**WHAT NEEDS TO BE DONE:**
Pull every line containing the word "Aina" from the records.

**DATA SHOWN:**

* * * * *

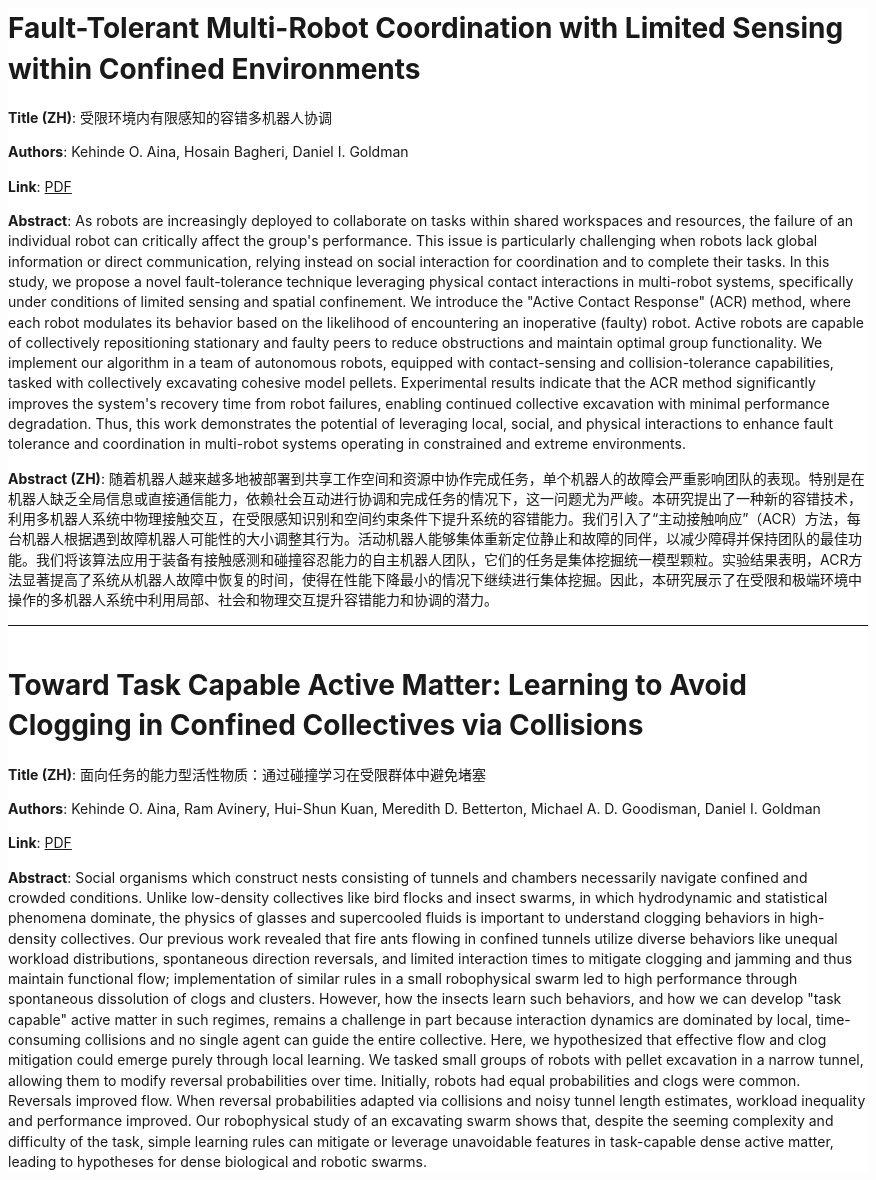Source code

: # Fault-Tolerant Multi-Robot Coordination with Limited Sensing within Confined Environments 

**Title (ZH)**: 受限环境内有限感知的容错多机器人协调 

**Authors**: Kehinde O. Aina, Hosain Bagheri, Daniel I. Goldman  

**Link**: [PDF](https://arxiv.org/pdf/2505.15036)  

**Abstract**: As robots are increasingly deployed to collaborate on tasks within shared workspaces and resources, the failure of an individual robot can critically affect the group's performance. This issue is particularly challenging when robots lack global information or direct communication, relying instead on social interaction for coordination and to complete their tasks. In this study, we propose a novel fault-tolerance technique leveraging physical contact interactions in multi-robot systems, specifically under conditions of limited sensing and spatial confinement. We introduce the "Active Contact Response" (ACR) method, where each robot modulates its behavior based on the likelihood of encountering an inoperative (faulty) robot. Active robots are capable of collectively repositioning stationary and faulty peers to reduce obstructions and maintain optimal group functionality. We implement our algorithm in a team of autonomous robots, equipped with contact-sensing and collision-tolerance capabilities, tasked with collectively excavating cohesive model pellets. Experimental results indicate that the ACR method significantly improves the system's recovery time from robot failures, enabling continued collective excavation with minimal performance degradation. Thus, this work demonstrates the potential of leveraging local, social, and physical interactions to enhance fault tolerance and coordination in multi-robot systems operating in constrained and extreme environments. 

**Abstract (ZH)**: 随着机器人越来越多地被部署到共享工作空间和资源中协作完成任务，单个机器人的故障会严重影响团队的表现。特别是在机器人缺乏全局信息或直接通信能力，依赖社会互动进行协调和完成任务的情况下，这一问题尤为严峻。本研究提出了一种新的容错技术，利用多机器人系统中物理接触交互，在受限感知识别和空间约束条件下提升系统的容错能力。我们引入了“主动接触响应”（ACR）方法，每台机器人根据遇到故障机器人可能性的大小调整其行为。活动机器人能够集体重新定位静止和故障的同伴，以减少障碍并保持团队的最佳功能。我们将该算法应用于装备有接触感测和碰撞容忍能力的自主机器人团队，它们的任务是集体挖掘统一模型颗粒。实验结果表明，ACR方法显著提高了系统从机器人故障中恢复的时间，使得在性能下降最小的情况下继续进行集体挖掘。因此，本研究展示了在受限和极端环境中操作的多机器人系统中利用局部、社会和物理交互提升容错能力和协调的潜力。 

---
# Toward Task Capable Active Matter: Learning to Avoid Clogging in Confined Collectives via Collisions 

**Title (ZH)**: 面向任务的能力型活性物质：通过碰撞学习在受限群体中避免堵塞 

**Authors**: Kehinde O. Aina, Ram Avinery, Hui-Shun Kuan, Meredith D. Betterton, Michael A. D. Goodisman, Daniel I. Goldman  

**Link**: [PDF](https://arxiv.org/pdf/2505.15033)  

**Abstract**: Social organisms which construct nests consisting of tunnels and chambers necessarily navigate confined and crowded conditions. Unlike low-density collectives like bird flocks and insect swarms, in which hydrodynamic and statistical phenomena dominate, the physics of glasses and supercooled fluids is important to understand clogging behaviors in high-density collectives. Our previous work revealed that fire ants flowing in confined tunnels utilize diverse behaviors like unequal workload distributions, spontaneous direction reversals, and limited interaction times to mitigate clogging and jamming and thus maintain functional flow; implementation of similar rules in a small robophysical swarm led to high performance through spontaneous dissolution of clogs and clusters. However, how the insects learn such behaviors, and how we can develop "task capable" active matter in such regimes, remains a challenge in part because interaction dynamics are dominated by local, time-consuming collisions and no single agent can guide the entire collective. Here, we hypothesized that effective flow and clog mitigation could emerge purely through local learning. We tasked small groups of robots with pellet excavation in a narrow tunnel, allowing them to modify reversal probabilities over time. Initially, robots had equal probabilities and clogs were common. Reversals improved flow. When reversal probabilities adapted via collisions and noisy tunnel length estimates, workload inequality and performance improved. Our robophysical study of an excavating swarm shows that, despite the seeming complexity and difficulty of the task, simple learning rules can mitigate or leverage unavoidable features in task-capable dense active matter, leading to hypotheses for dense biological and robotic swarms. 

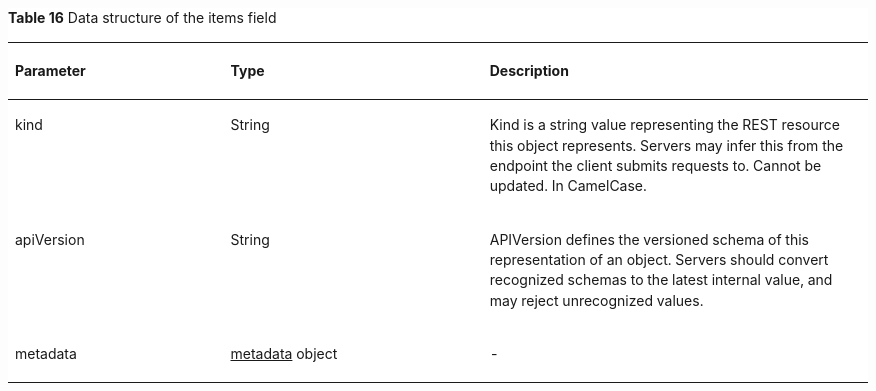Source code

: </td>
</tr>
</tbody>
</table>

**Table  16**  Data structure of the items field

<a name="en-us_topic_0079614930_table63325007"></a>
<table><thead align="left"><tr id="en-us_topic_0079614930_row37516664"><th class="cellrowborder" valign="top" width="25.06%" id="mcps1.2.4.1.1"><p id="en-us_topic_0079614930_p18950973"><a name="en-us_topic_0079614930_p18950973"></a><a name="en-us_topic_0079614930_p18950973"></a>Parameter</p>
</th>
<th class="cellrowborder" valign="top" width="30.14%" id="mcps1.2.4.1.2"><p id="p20711161675916"><a name="p20711161675916"></a><a name="p20711161675916"></a>Type</p>
</th>
<th class="cellrowborder" valign="top" width="44.800000000000004%" id="mcps1.2.4.1.3"><p id="p167111216205914"><a name="p167111216205914"></a><a name="p167111216205914"></a>Description</p>
</th>
</tr>
</thead>
<tbody><tr id="en-us_topic_0079614930_row28794079"><td class="cellrowborder" valign="top" width="25.06%" headers="mcps1.2.4.1.1 "><p id="en-us_topic_0079614930_p50619062"><a name="en-us_topic_0079614930_p50619062"></a><a name="en-us_topic_0079614930_p50619062"></a>kind</p>
</td>
<td class="cellrowborder" valign="top" width="30.14%" headers="mcps1.2.4.1.2 "><p id="en-us_topic_0079614930_p6503349"><a name="en-us_topic_0079614930_p6503349"></a><a name="en-us_topic_0079614930_p6503349"></a>String</p>
</td>
<td class="cellrowborder" valign="top" width="44.800000000000004%" headers="mcps1.2.4.1.3 "><p id="en-us_topic_0079614930_p57009285"><a name="en-us_topic_0079614930_p57009285"></a><a name="en-us_topic_0079614930_p57009285"></a>Kind is a string value representing the REST resource this object represents. Servers may infer this from the endpoint the client submits requests to. Cannot be updated. In CamelCase.</p>
</td>
</tr>
<tr id="en-us_topic_0079614930_row43321523"><td class="cellrowborder" valign="top" width="25.06%" headers="mcps1.2.4.1.1 "><p id="en-us_topic_0079614930_p19382463"><a name="en-us_topic_0079614930_p19382463"></a><a name="en-us_topic_0079614930_p19382463"></a>apiVersion</p>
</td>
<td class="cellrowborder" valign="top" width="30.14%" headers="mcps1.2.4.1.2 "><p id="en-us_topic_0079614930_p26475631"><a name="en-us_topic_0079614930_p26475631"></a><a name="en-us_topic_0079614930_p26475631"></a>String</p>
</td>
<td class="cellrowborder" valign="top" width="44.800000000000004%" headers="mcps1.2.4.1.3 "><p id="en-us_topic_0079614930_p64151339"><a name="en-us_topic_0079614930_p64151339"></a><a name="en-us_topic_0079614930_p64151339"></a>APIVersion defines the versioned schema of this representation of an object. Servers should convert recognized schemas to the latest internal value, and may reject unrecognized values.</p>
</td>
</tr>
<tr id="en-us_topic_0079614930_row40491146"><td class="cellrowborder" valign="top" width="25.06%" headers="mcps1.2.4.1.1 "><p id="en-us_topic_0079614930_p58557380"><a name="en-us_topic_0079614930_p58557380"></a><a name="en-us_topic_0079614930_p58557380"></a>metadata</p>
</td>
<td class="cellrowborder" valign="top" width="30.14%" headers="mcps1.2.4.1.2 "><p id="a4249446039654944804f5e455b53dacf"><a name="a4249446039654944804f5e455b53dacf"></a><a name="a4249446039654944804f5e455b53dacf"></a><a href="#en-us_topic_0079614930_table33054158">metadata</a> object</p>
</td>
<td class="cellrowborder" valign="top" width="44.800000000000004%" headers="mcps1.2.4.1.3 "><p id="en-us_topic_0079614930_p63837475"><a name="en-us_topic_0079614930_p63837475"></a><a name="en-us_topic_0079614930_p63837475"></a>-</p>
</td>
</tr>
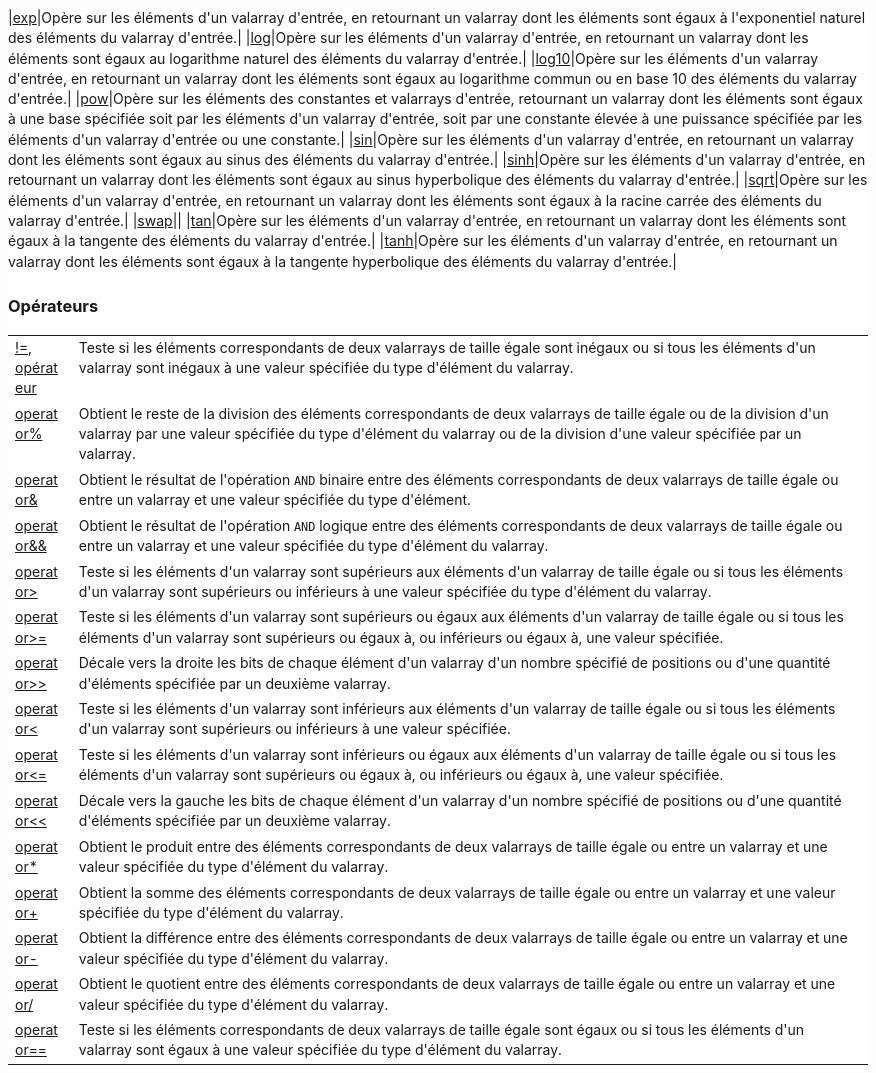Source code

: |[exp](../standard-library/valarray-functions.md#exp)|Opère sur les éléments d'un valarray d'entrée, en retournant un valarray dont les éléments sont égaux à l'exponentiel naturel des éléments du valarray d'entrée.|
|[log](../standard-library/valarray-functions.md#log)|Opère sur les éléments d'un valarray d'entrée, en retournant un valarray dont les éléments sont égaux au logarithme naturel des éléments du valarray d'entrée.|
|[log10](../standard-library/valarray-functions.md#log10)|Opère sur les éléments d'un valarray d'entrée, en retournant un valarray dont les éléments sont égaux au logarithme commun ou en base 10 des éléments du valarray d'entrée.|
|[pow](../standard-library/valarray-functions.md#pow)|Opère sur les éléments des constantes et valarrays d'entrée, retournant un valarray dont les éléments sont égaux à une base spécifiée soit par les éléments d'un valarray d'entrée, soit par une constante élevée à une puissance spécifiée par les éléments d'un valarray d'entrée ou une constante.|
|[sin](../standard-library/valarray-functions.md#sin)|Opère sur les éléments d'un valarray d'entrée, en retournant un valarray dont les éléments sont égaux au sinus des éléments du valarray d'entrée.|
|[sinh](../standard-library/valarray-functions.md#sinh)|Opère sur les éléments d'un valarray d'entrée, en retournant un valarray dont les éléments sont égaux au sinus hyperbolique des éléments du valarray d'entrée.|
|[sqrt](../standard-library/valarray-functions.md#sqrt)|Opère sur les éléments d'un valarray d'entrée, en retournant un valarray dont les éléments sont égaux à la racine carrée des éléments du valarray d'entrée.|
|[swap](../standard-library/valarray-functions.md#swap)||
|[tan](../standard-library/valarray-functions.md#tan)|Opère sur les éléments d'un valarray d'entrée, en retournant un valarray dont les éléments sont égaux à la tangente des éléments du valarray d'entrée.|
|[tanh](../standard-library/valarray-functions.md#tanh)|Opère sur les éléments d'un valarray d'entrée, en retournant un valarray dont les éléments sont égaux à la tangente hyperbolique des éléments du valarray d'entrée.|

### <a name="operators"></a>Opérateurs

|||
|-|-|
|[!=, opérateur](../standard-library/valarray-operators.md#op_neq)|Teste si les éléments correspondants de deux valarrays de taille égale sont inégaux ou si tous les éléments d'un valarray sont inégaux à une valeur spécifiée du type d'élément du valarray.|
|[operator%](../standard-library/valarray-operators.md#op_mod)|Obtient le reste de la division des éléments correspondants de deux valarrays de taille égale ou de la division d'un valarray par une valeur spécifiée du type d'élément du valarray ou de la division d'une valeur spécifiée par un valarray.|
|[operator&](../standard-library/valarray-operators.md#op_amp)|Obtient le résultat de l'opération `AND` binaire entre des éléments correspondants de deux valarrays de taille égale ou entre un valarray et une valeur spécifiée du type d'élément.|
|[operator&&](../standard-library/valarray-operators.md#op_amp_amp)|Obtient le résultat de l'opération `AND` logique entre des éléments correspondants de deux valarrays de taille égale ou entre un valarray et une valeur spécifiée du type d'élément du valarray.|
|[operator>](../standard-library/valarray-operators.md#op_gt)|Teste si les éléments d'un valarray sont supérieurs aux éléments d'un valarray de taille égale ou si tous les éléments d'un valarray sont supérieurs ou inférieurs à une valeur spécifiée du type d'élément du valarray.|
|[operator>=](../standard-library/valarray-operators.md#op_gt_eq)|Teste si les éléments d'un valarray sont supérieurs ou égaux aux éléments d'un valarray de taille égale ou si tous les éléments d'un valarray sont supérieurs ou égaux à, ou inférieurs ou égaux à, une valeur spécifiée.|
|[operator>>](../standard-library/valarray-operators.md#op_gt_gt)|Décale vers la droite les bits de chaque élément d'un valarray d'un nombre spécifié de positions ou d'une quantité d'éléments spécifiée par un deuxième valarray.|
|[operator<](../standard-library/valarray-operators.md#op_lt)|Teste si les éléments d'un valarray sont inférieurs aux éléments d'un valarray de taille égale ou si tous les éléments d'un valarray sont supérieurs ou inférieurs à une valeur spécifiée.|
|[operator<=](../standard-library/valarray-operators.md#op_lt_eq)|Teste si les éléments d'un valarray sont inférieurs ou égaux aux éléments d'un valarray de taille égale ou si tous les éléments d'un valarray sont supérieurs ou égaux à, ou inférieurs ou égaux à, une valeur spécifiée.|
|[operator<<](../standard-library/valarray-operators.md#op_lt_lt)|Décale vers la gauche les bits de chaque élément d'un valarray d'un nombre spécifié de positions ou d'une quantité d'éléments spécifiée par un deuxième valarray.|
|[operator*](../standard-library/valarray-operators.md#op_star)|Obtient le produit entre des éléments correspondants de deux valarrays de taille égale ou entre un valarray et une valeur spécifiée du type d'élément du valarray.|
|[operator+](../standard-library/valarray-operators.md#op_add)|Obtient la somme des éléments correspondants de deux valarrays de taille égale ou entre un valarray et une valeur spécifiée du type d'élément du valarray.|
|[operator-](../standard-library/valarray-operators.md#operator-)|Obtient la différence entre des éléments correspondants de deux valarrays de taille égale ou entre un valarray et une valeur spécifiée du type d'élément du valarray.|
|[operator/](../standard-library/valarray-operators.md#op_div)|Obtient le quotient entre des éléments correspondants de deux valarrays de taille égale ou entre un valarray et une valeur spécifiée du type d'élément du valarray.|
|[operator==](../standard-library/valarray-operators.md#op_eq_eq)|Teste si les éléments correspondants de deux valarrays de taille égale sont égaux ou si tous les éléments d'un valarray sont égaux à une valeur spécifiée du type d'élément du valarray.|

* * * * *

**OUTPUT FOR THIS TASK:**
**Authors**: Kehinde O. Aina, Hosain Bagheri, Daniel I. Goldman  
**Authors**: Kehinde O. Aina, Ram Avinery, Hui-Shun Kuan, Meredith D. Betterton, Michael A. D. Goodisman, Daniel I. Goldman  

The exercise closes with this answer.